Kalte Hände legen sich in meine, umschließen mich fest. Sie geben mir Halt, geben mir alles, was ich brauche.

Liebe

All die Jahre habe ich danach gesucht und jetzt, wo ich sie gefunden habe, halte ich daran fest, als würde ich untergehen.

Denn diese Liebe war mein Untergang.

***


„Ich habe Angst." Meine Stimme bebte. Mit zittrigen Fingern band ich meine Krawatte um und betrachtete mich skeptisch im Spiegel. Plötzlich wirkte jede einzelne Faser meines Körpers so unglaublich falsch und hässlich.

Zayn steppte neben mich und ein Grinsen umspielte seine Lippen. Er legte einen Arm um meine Schulter und deutete mit einem Finger in unser Spiegelbild. „Mach dir nicht so viele Gedanken, Lou. Es wird gut gehen. Und wenn du sie nicht mit deinen Worten überzeugen kannst, präsentiere ihnen deinen Hintern. Der Job ist so gut wie sicher." Er verpasste mir einen freundschaftlichen Klaps auf den Po und sein selbstgefälliges Grinsen wurde nur noch breiter.

Ich haute ihm spielerisch in die Seite, woraufhin er aufkeuchte. „Mein Hintern wird gar niemanden überzeugen, wenn ich nicht abliefere."

Er schlang seinen Arm um die Hüfte, wo ich ihn soeben getroffen hatte und zog ein gespielt schmerzverzerrtes Gesicht. „Dein Hintern reicht völlig aus.", zischte er und beugte sich nach vorne.

„Dafür muss der Chef aber auf Männerhintern stehen."

„Tut er?", fragte er und stellte sich wieder aufrecht hin, nachdem der ‚Schmerz' abgeklungen war.

Ich zuckte ahnungslos mit den Schultern. „Ich habe das gesamte Internet nach Bildern und Informationen über ihn durchforstet. Keine Ergebnisse. Und damit meine ich absolut nichts. Nada, niente.", betonte ich scharf und rückte meinen Anzug zurecht, auf dem sich Falten gebildet hatten.
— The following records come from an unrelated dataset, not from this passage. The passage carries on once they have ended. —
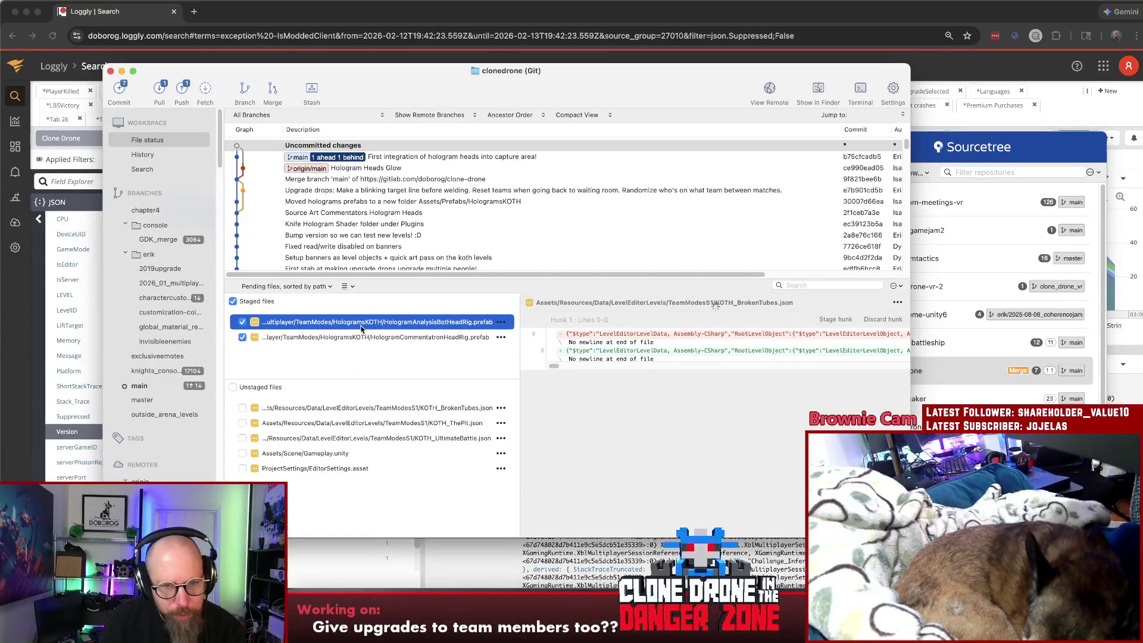
scroll(787, 380, down, 10)
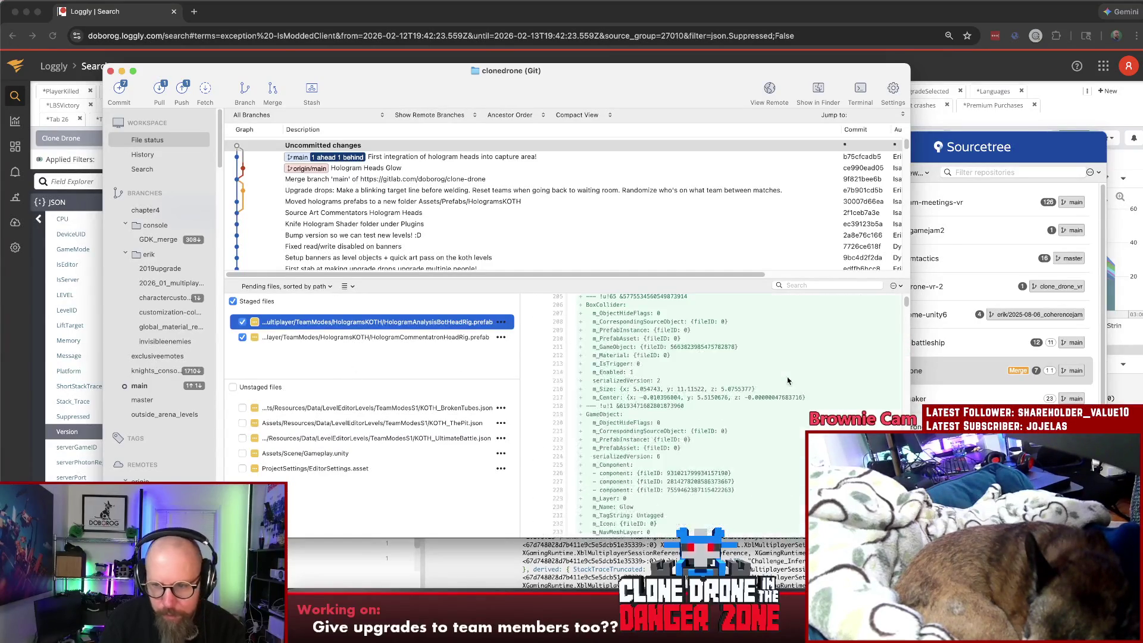
click(398, 337)
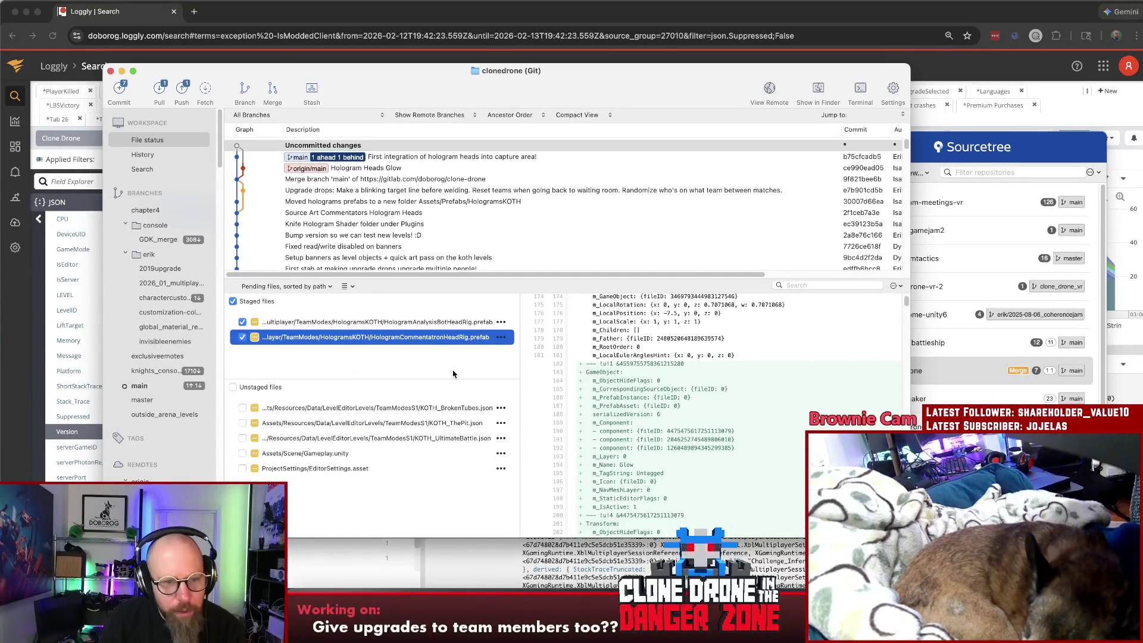
click(457, 387)
click(420, 325)
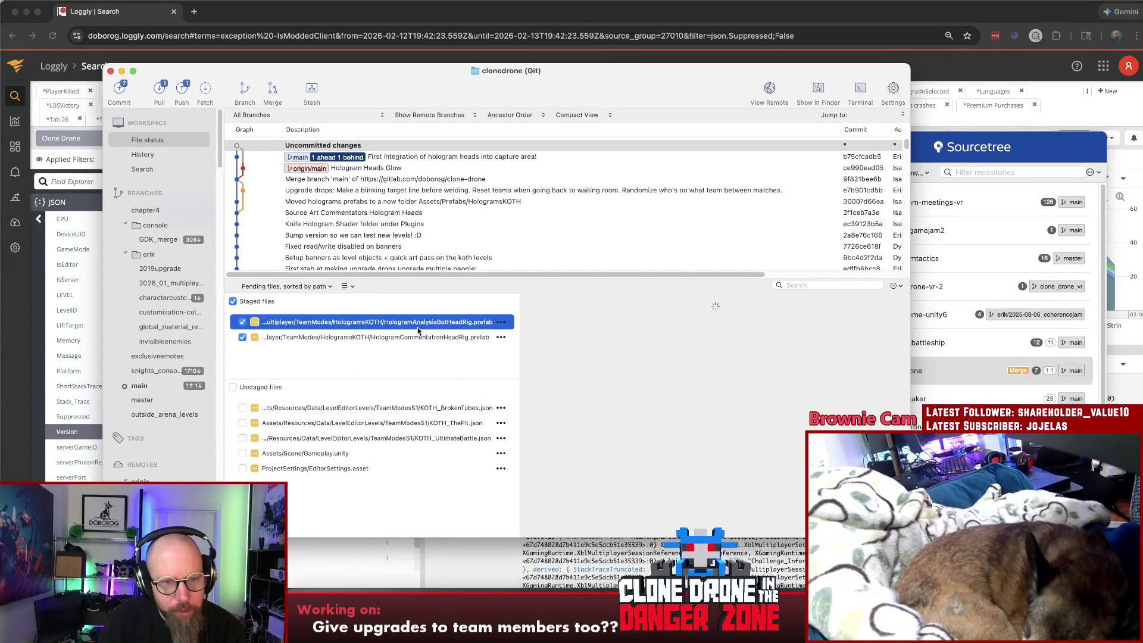
click(420, 338)
click(416, 370)
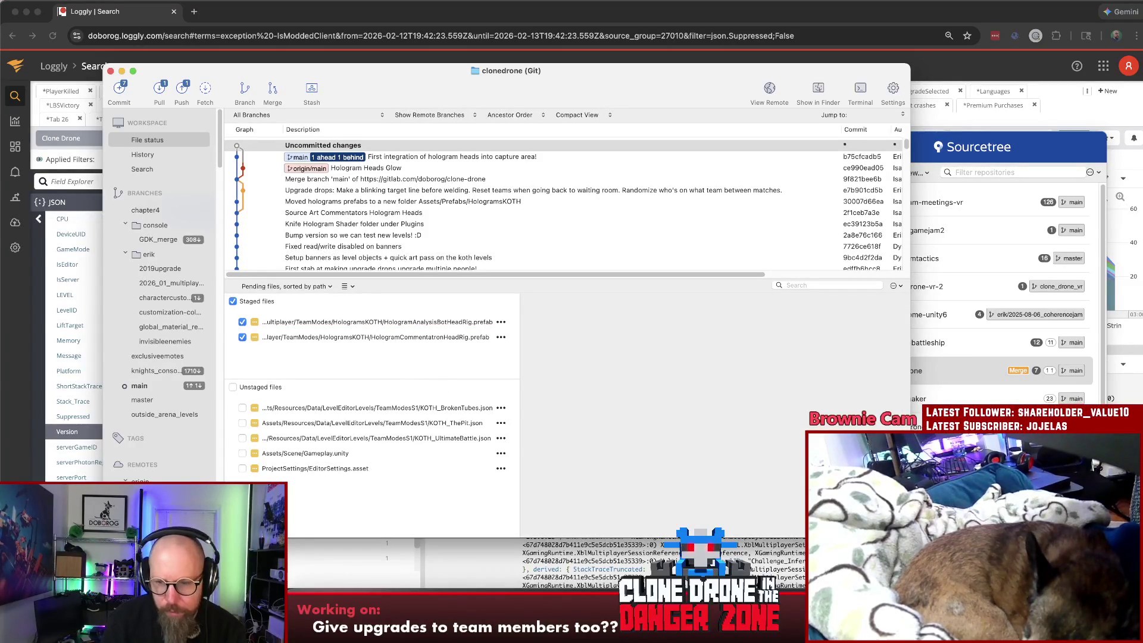
click(417, 554)
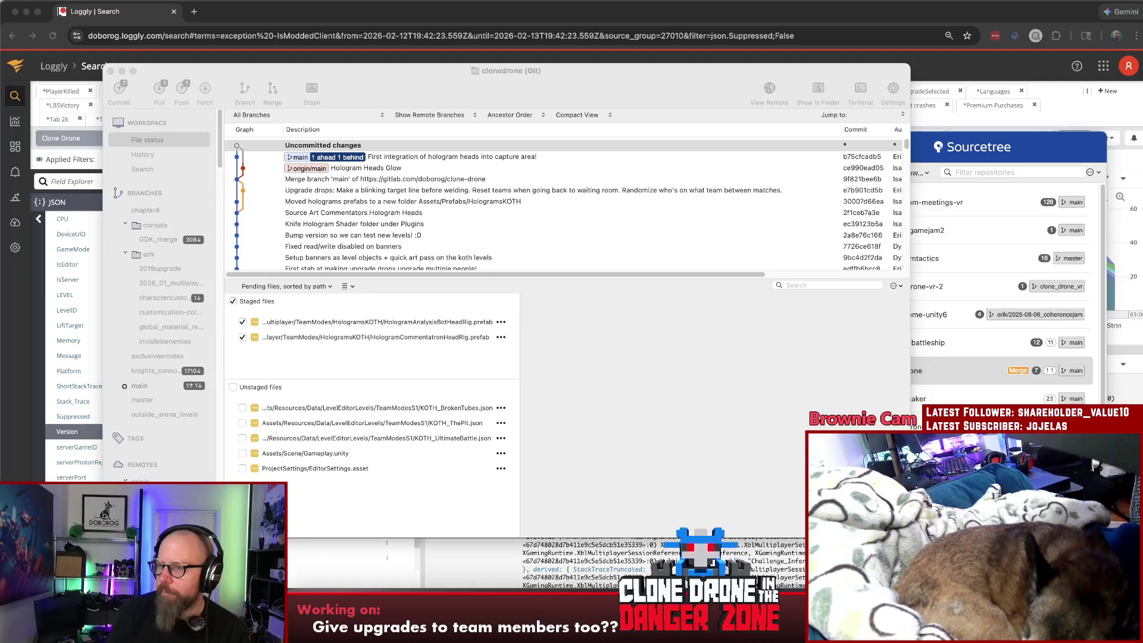
key(super+Tab)
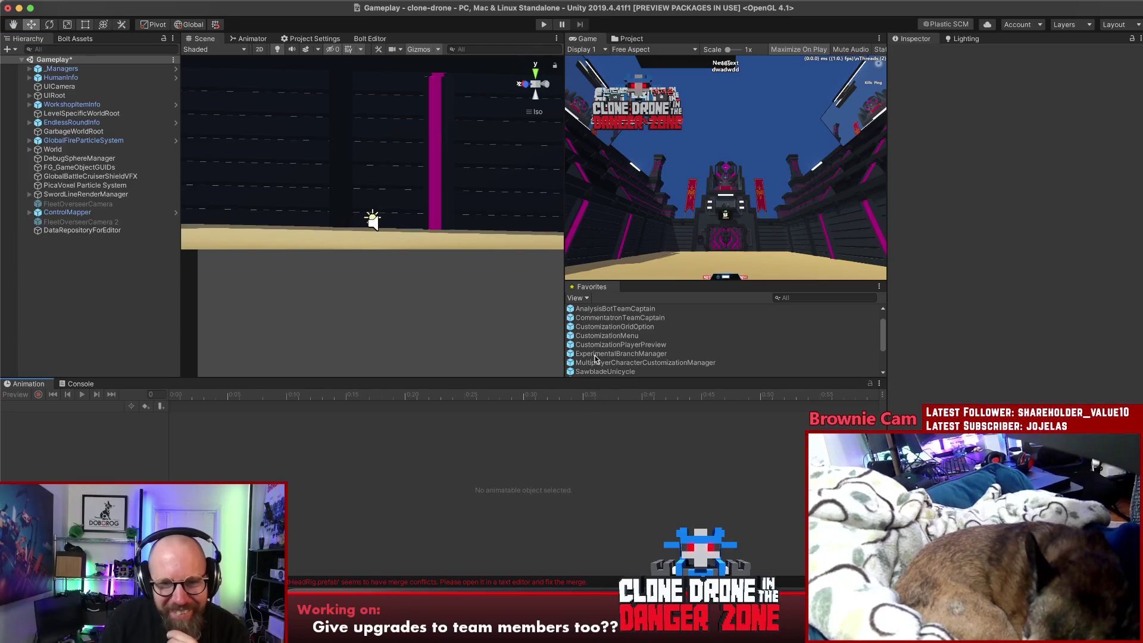
Find the TeamCaptureArea prefab in the Project panel and open it in Prefab Mode
click(616, 39)
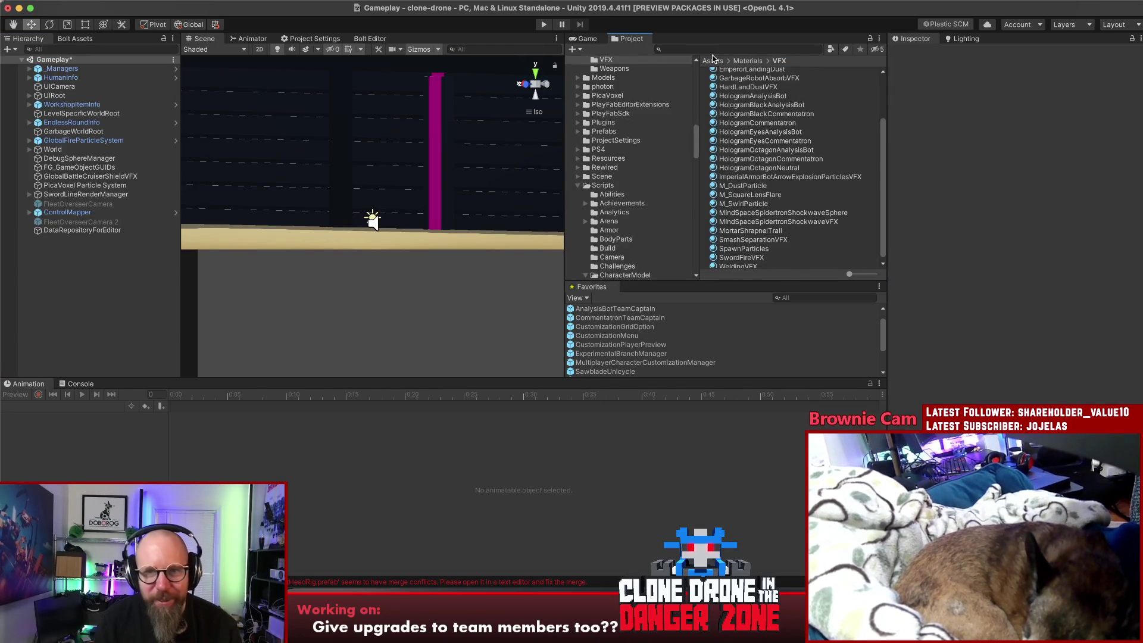
click(712, 52)
text(teamcap)
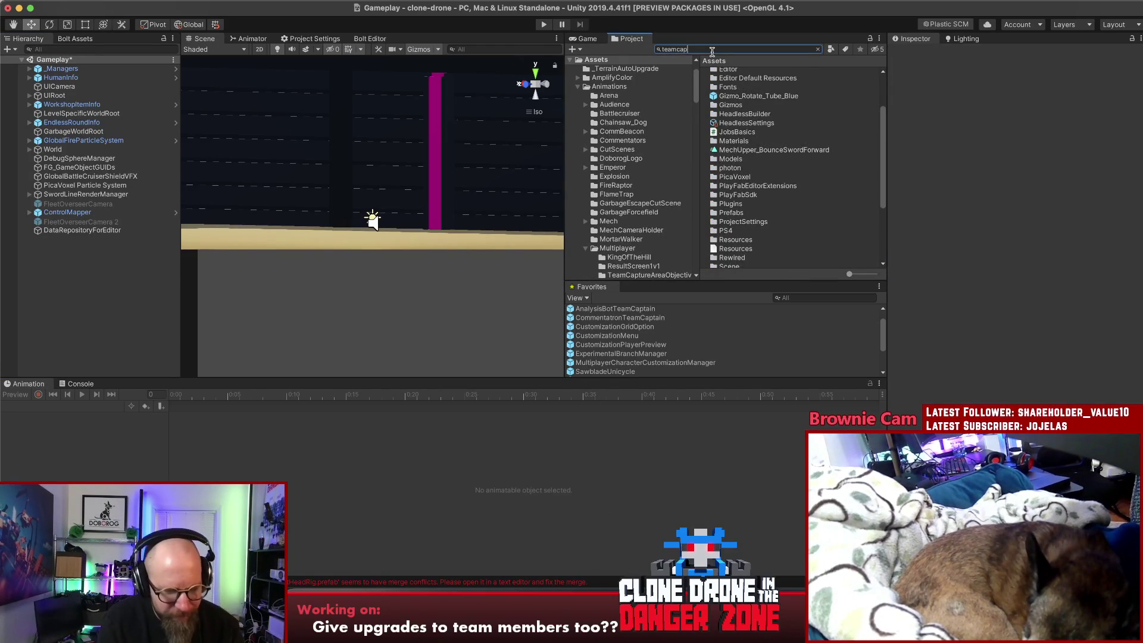
text(ea)
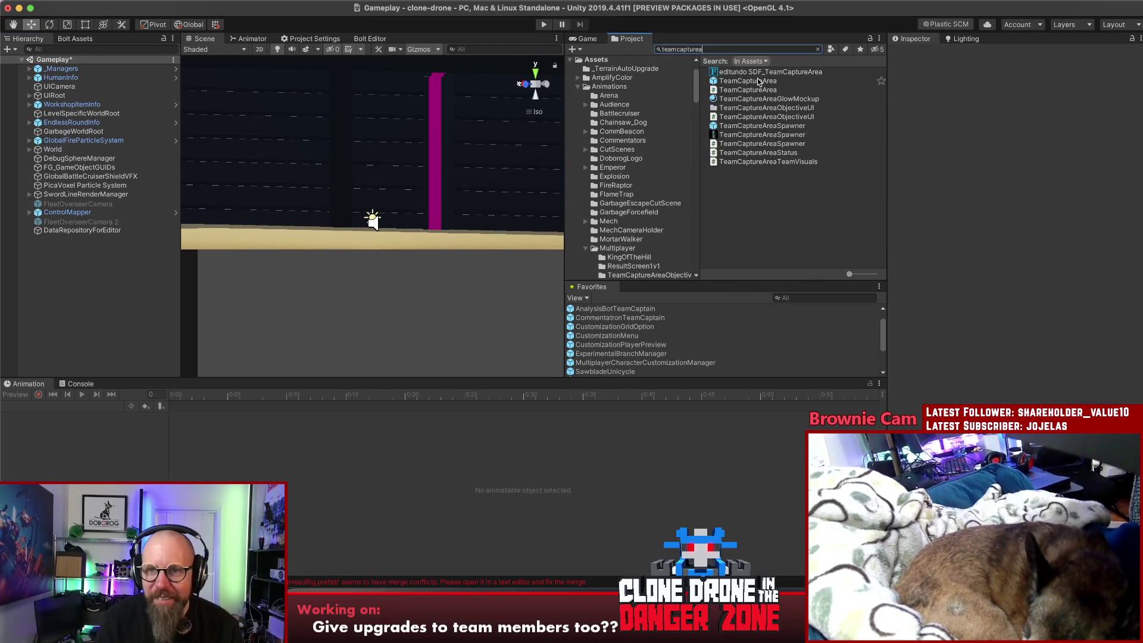
click(758, 82)
click(1021, 86)
click(1022, 86)
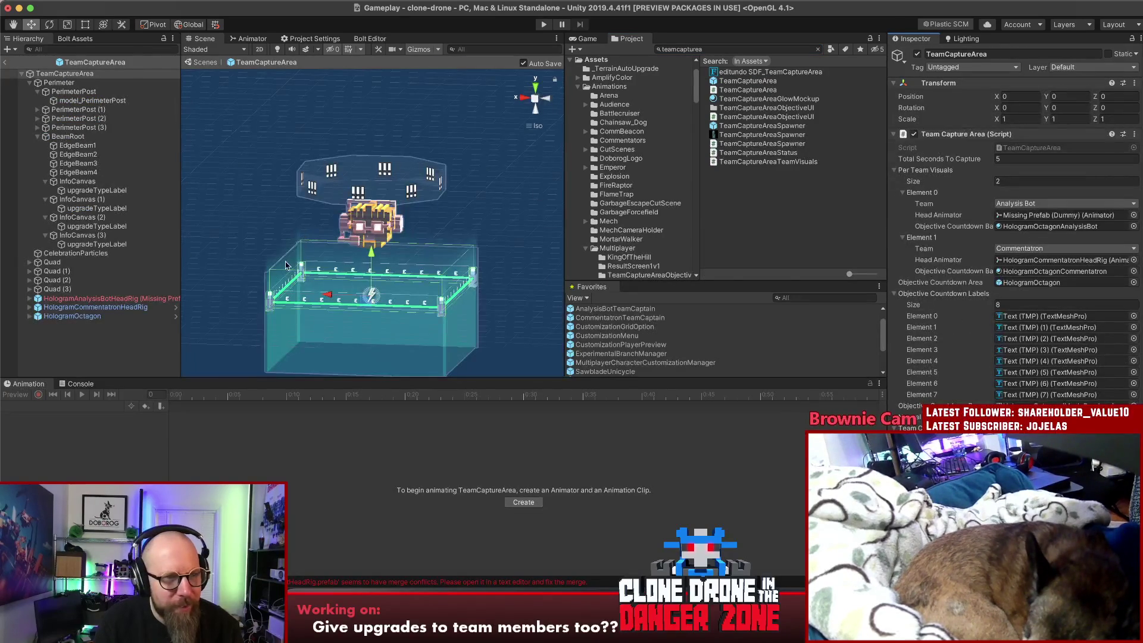
Inspect the HologramAnalysisBotHeadRig and HologramCommentatronHeadRig objects and their prefab assets
click(119, 299)
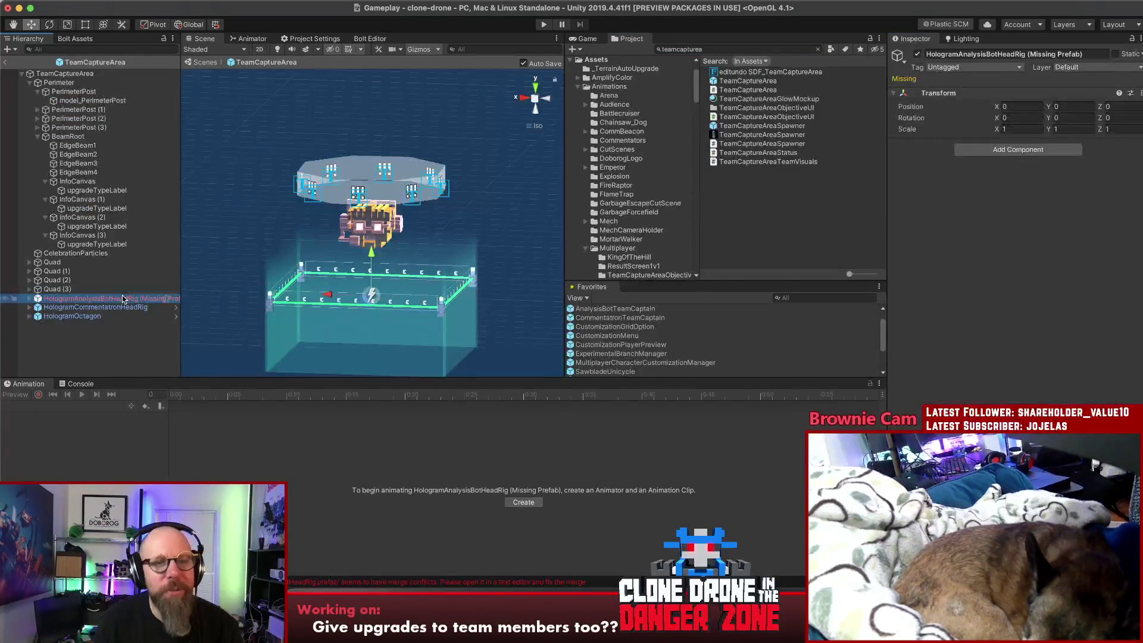
click(115, 308)
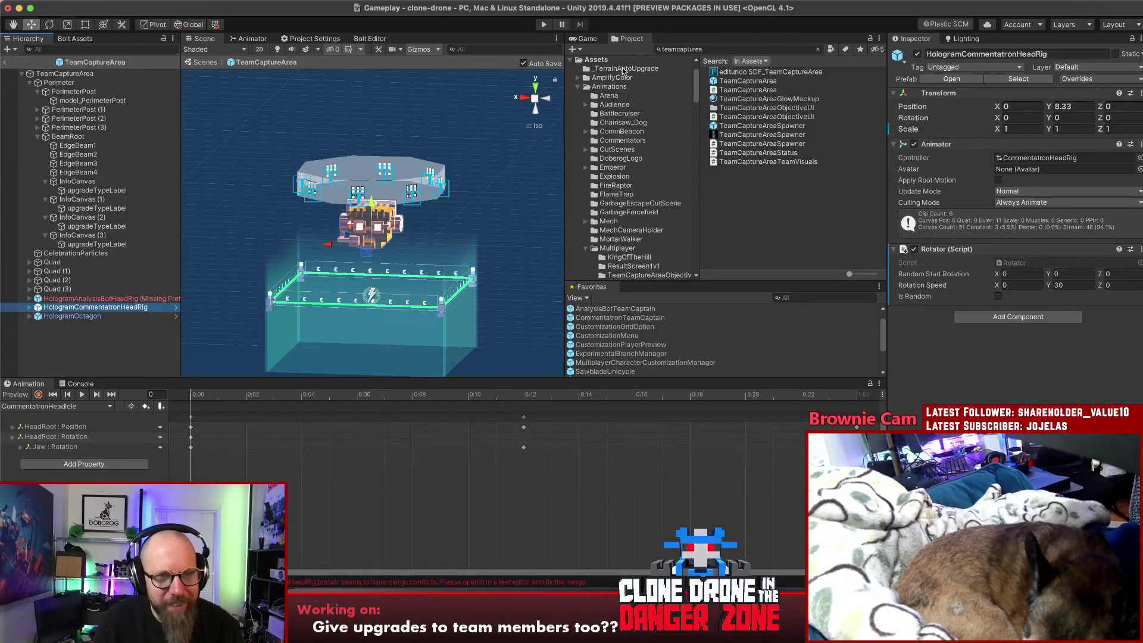
click(584, 39)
Er kräuselte seine Nase und schaute verwirrt drein. „Du hast dich also in einer Firma beworben, dessen Chef dir unbekannt ist?"

Ich nickte. Ich hatte wirklich alles versucht, um irgendwie an Informationen zu kommen, aber egal, wie tief ich im Netz herumgrub, ich kam an keinerlei Auskünfte. Deshalb hatte ich unglaublichen Respekt vor dem Bewerbungsgespräch. Ich wusste nicht, worauf dieser gewisse Jemand Acht gab, oder was er überhaupt nicht mochte. Es war ein Sprung ins kalte Wasser.

Er streichelte mir besänftigend über den Rücken. „Du machst das schon, Lou. Du bist der beste Grafikdesigner, den ich kenne.", sagte er aufmunternd.

Ich zog meine rechte Augenbraue hoch und musterte ihn. „Das mag daran liegen, dass ich der einzige Grafikdesigner bin, den du kennst.", betonte ich scharf.

„Meine Mutter war auch Grafikdesignerin. Und du bist besser als sie.", gab er schulterzuckend zurück und ließ von mir ab.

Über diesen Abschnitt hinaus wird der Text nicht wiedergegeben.